Exercise goal
Present the records as a Markdown table with the columns "Row" and "Line", starting at the line that contains "To avoid the" and ending at the line that contains "already exist in", with blank lines omitted.

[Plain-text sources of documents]
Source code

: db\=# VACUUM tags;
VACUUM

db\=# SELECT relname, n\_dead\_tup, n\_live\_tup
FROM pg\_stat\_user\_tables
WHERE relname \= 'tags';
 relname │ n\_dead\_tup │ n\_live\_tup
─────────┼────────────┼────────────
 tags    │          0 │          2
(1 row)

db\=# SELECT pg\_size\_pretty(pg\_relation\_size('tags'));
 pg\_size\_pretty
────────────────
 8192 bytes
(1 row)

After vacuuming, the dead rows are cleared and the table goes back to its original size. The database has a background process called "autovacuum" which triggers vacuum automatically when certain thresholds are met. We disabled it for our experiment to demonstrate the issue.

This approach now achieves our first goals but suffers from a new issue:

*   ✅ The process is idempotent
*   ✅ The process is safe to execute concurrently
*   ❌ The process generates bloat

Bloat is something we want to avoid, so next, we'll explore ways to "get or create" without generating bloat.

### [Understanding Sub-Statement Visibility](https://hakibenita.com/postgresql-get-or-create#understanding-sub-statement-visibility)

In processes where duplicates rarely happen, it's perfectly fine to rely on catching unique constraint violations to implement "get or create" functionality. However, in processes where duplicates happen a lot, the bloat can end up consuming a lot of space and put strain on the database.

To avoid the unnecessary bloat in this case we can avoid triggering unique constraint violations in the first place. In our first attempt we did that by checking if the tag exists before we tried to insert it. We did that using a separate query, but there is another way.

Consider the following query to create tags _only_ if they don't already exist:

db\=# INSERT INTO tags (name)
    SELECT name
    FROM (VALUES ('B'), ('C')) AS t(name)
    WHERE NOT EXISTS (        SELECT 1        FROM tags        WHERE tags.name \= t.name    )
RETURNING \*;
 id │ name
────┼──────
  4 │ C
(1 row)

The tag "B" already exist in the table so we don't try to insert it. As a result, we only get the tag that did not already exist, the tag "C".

...

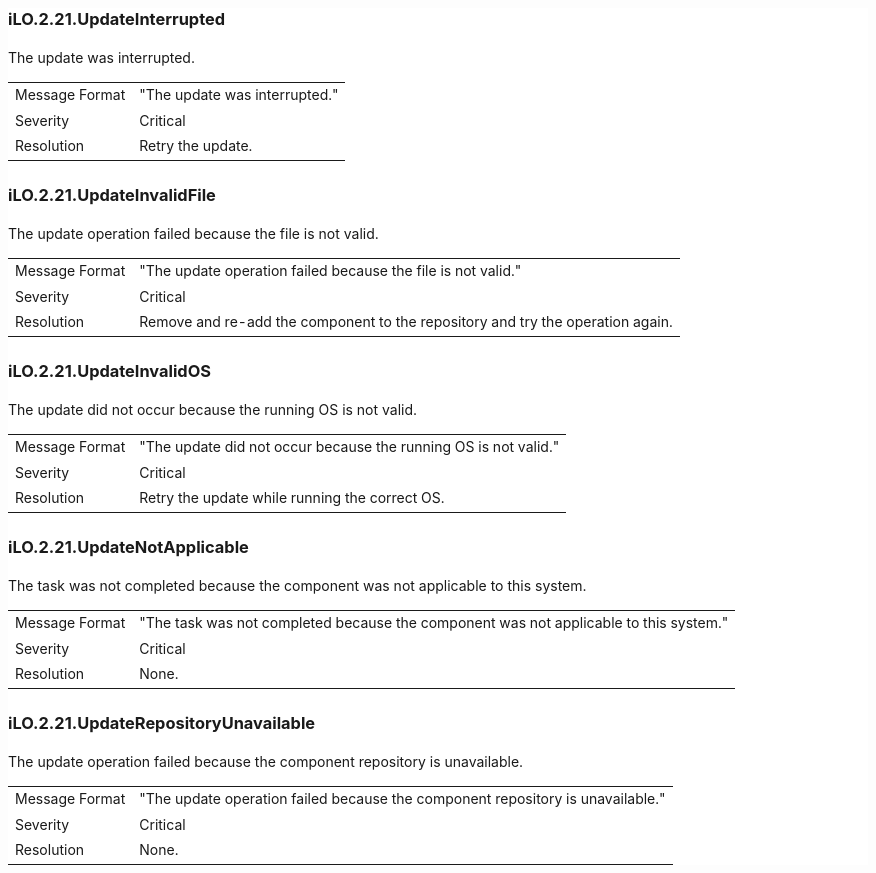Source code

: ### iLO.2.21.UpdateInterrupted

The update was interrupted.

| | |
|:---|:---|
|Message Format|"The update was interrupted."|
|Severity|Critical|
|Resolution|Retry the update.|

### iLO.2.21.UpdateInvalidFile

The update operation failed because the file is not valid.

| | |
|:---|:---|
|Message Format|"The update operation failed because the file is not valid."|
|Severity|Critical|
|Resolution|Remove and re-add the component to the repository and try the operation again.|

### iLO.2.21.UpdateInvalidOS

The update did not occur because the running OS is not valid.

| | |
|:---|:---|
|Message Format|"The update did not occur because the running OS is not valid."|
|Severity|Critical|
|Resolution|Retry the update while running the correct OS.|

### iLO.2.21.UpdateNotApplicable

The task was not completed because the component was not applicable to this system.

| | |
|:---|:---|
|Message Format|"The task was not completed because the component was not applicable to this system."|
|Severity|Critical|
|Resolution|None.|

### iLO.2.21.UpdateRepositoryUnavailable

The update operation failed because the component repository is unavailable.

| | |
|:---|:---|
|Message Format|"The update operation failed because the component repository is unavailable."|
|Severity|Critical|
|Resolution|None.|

Written response
| Row | Line |
|---|---|
| 1 | To avoid the unnecessary bloat in this case we can avoid triggering unique constraint violations in the first place. In our first attempt we did that by checking if the tag exists before we tried to insert it. We did that using a separate query, but there is another way. |
| 2 | Consider the following query to create tags _only_ if they don't already exist: |
| 3 | db\=# INSERT INTO tags (name) |
| 4 |     SELECT name |
| 5 |     FROM (VALUES ('B'), ('C')) AS t(name) |
| 6 |     WHERE NOT EXISTS (        SELECT 1        FROM tags        WHERE tags.name \= t.name    ) |
| 7 | RETURNING \*; |
| 8 |  id │ name |
| 9 | ────┼────── |
| 10 |   4 │ C |
| 11 | (1 row) |
| 12 | The tag "B" already exist in the table so we don't try to insert it. As a result, we only get the tag that did not already exist, the tag "C". |